• [Excerpt to read]
The fuzzy set centroid can be calculated to obtain the estimated ground PM2.5 concentration:

$$R=\sum _{z\in w}(\frac{{r}_{ijk}}{{w}_{k}})$$
(8)

where \(W=\{{w}_{k}|k=1,2,\ldots s\}\) and \({r}_{ijk}\) can be given by Equation (7), in which \(i=1,2,\ldots m\) and \(j=1,2,\ldots t\).

To smooth PM2.5 concentration variations in the information diffusion algorithm results, we constructed a buffer up to 100 km long (this was verified as the maximum distance over which the interpolation method could generate a better result than remote-sensing based methods18) in each segmented region to increase the number of sample points in each region.

Inverse Distance Weighted algorithm

The Inverse Distance Weighted algorithm is based on the proximity-similarity principle, i.e., the closer two objects are to one another, the more similar their properties, and the further they are from one another, the more different their properties. The algorithm assumes that the impact of unknown points on to-be-estimated points diminishes as the distance increases. The general formula of the interpolation algorithm is as follows:

$$\hat{Z}({S}_{0})=\sum _{i=1}^{N}{\lambda }_{i}Z({S}_{i})$$
(9)

• [Exercise requirements] In the PM2.5 interpolation excerpt, what principle is the Inverse Distance Weighted algorithm based on? Rely solely on the PM2.5 interpolation excerpt above.

• [Data]

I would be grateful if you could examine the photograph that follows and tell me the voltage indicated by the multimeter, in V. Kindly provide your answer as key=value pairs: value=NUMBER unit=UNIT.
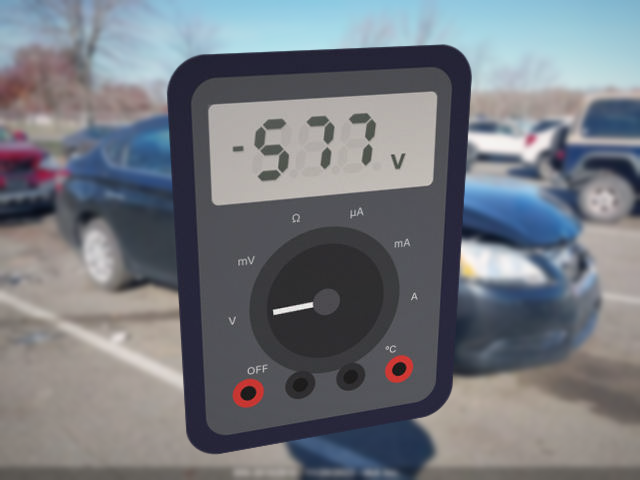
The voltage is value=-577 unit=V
...
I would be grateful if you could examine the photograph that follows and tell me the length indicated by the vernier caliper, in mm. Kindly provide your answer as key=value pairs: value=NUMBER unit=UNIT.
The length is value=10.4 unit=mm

• [Answer area] The proximity-similarity principle.